P. Con el tiempo han ido apareciendo nuevas
versiones de la prueba de novios como la de la Stripper
o la llamada del predictor, ¿cuál le gusta más hacer? ¿Por qué?
R. Me parece muy
divertida la prueba de la stripper.
Más que nada, porque no siempre se pone en juego la relación. A veces se trata
de chicos solteros vacilones con los amigos, pero que, a la hora de la verdad,
se lo hacen todo encima. Dejo volar mi imaginación y disfruto mucho siendo
consciente de que el chico se quedará con la miel en los labios (risas).

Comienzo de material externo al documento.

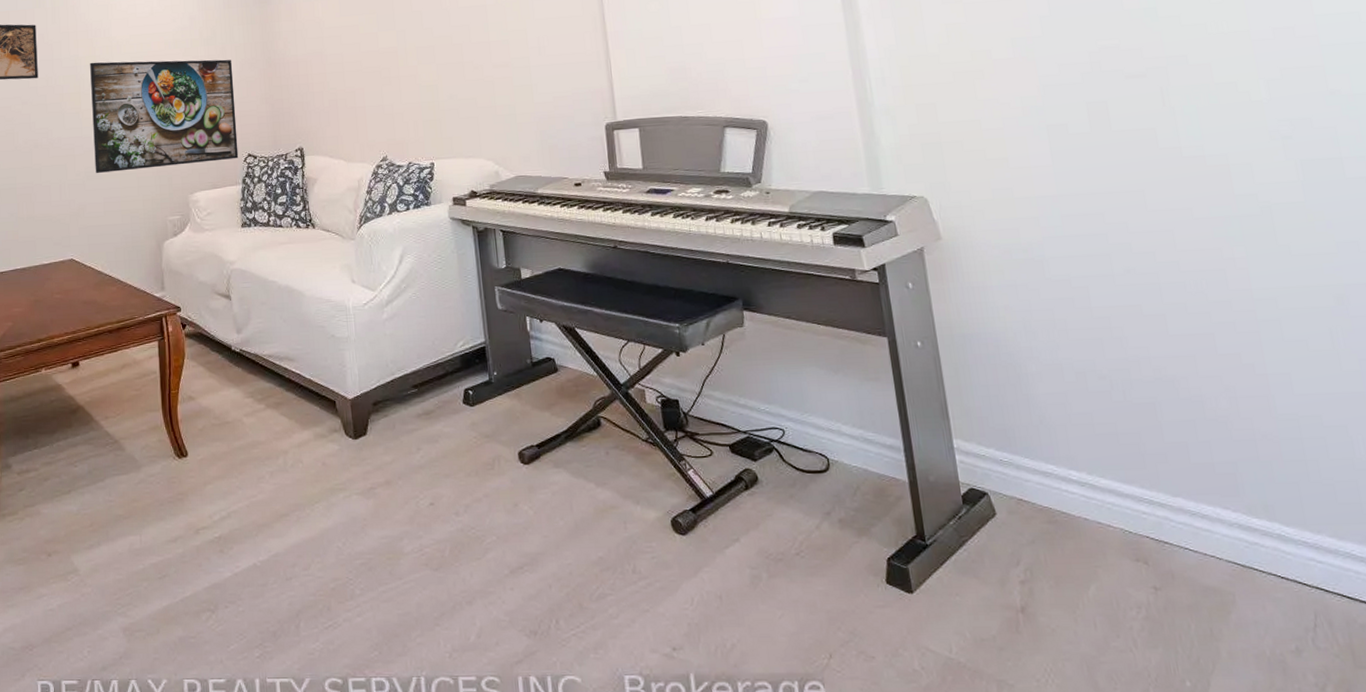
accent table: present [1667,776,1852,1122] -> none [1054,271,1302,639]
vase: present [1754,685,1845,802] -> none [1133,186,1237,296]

P. ¿Se ha sentido incomoda alguna vez haciendo alguna de las pruebas?
R. Muchísimas veces.
Empatizo mucho con las chicas que me las encargan y es doloroso saber que
mientras su chico está picando el anzuelo, ella está escuchando al otro lado
del teléfono y sufriendo.
P. ¿Por qué tienen tanta demanda estas pruebas?
R. Porque el ser
humano es muy infiel.
P. Cambiando un poco de tema, La Mar de Noches tuvo una primera etapa en el
año 2000 hasta 2003, ¿en qué se diferencia del programa actual?
R. Pues La Mar de Noches de ahora es un programa de
sexo. El de antes era un programa de problemas comunes entre los jóvenes.
P. A La Mar de Noches llaman todo tipo de personas
y exponen sus problemas como si se lo contasen a la mejor de sus amigas, ¿cómo
consigue que sea así?
R. Cada llamada es
especial. No hay secreto para que te consideren su amiga, sólo tienes que
serlo.
P. A principios de este año, convocó un concurso
para hacerse un tatuaje igual que el de algún marnochero, ¿cómo surgió esta idea?
R. Me gustan los
tatuajes y me gustan los compromisos. Me
pareció un bonito gesto con mis marnocheros,
una bonita forma de mostrar mi compromiso con ellos y un reto personal.
P. Finalmente, se hizo el tatuaje y se quedó a pasar
la noche en el estudio por tu audiencia, ¿cree que en el mundo de la tele y de
la radio vale el “todo por el todo” a la hora de conseguir más audiencia?
R. No debería ser así,
pero sobretodo en el mundo de la TV
hay mucho de eso últimamente. Creo que en la radio no sucede lo mismo. En mi
programa tratamos de dar educación sexual a la vez que nos divertimos. Si eso
da audiencia, será fantástico, si no al menos lo habremos pasado bien.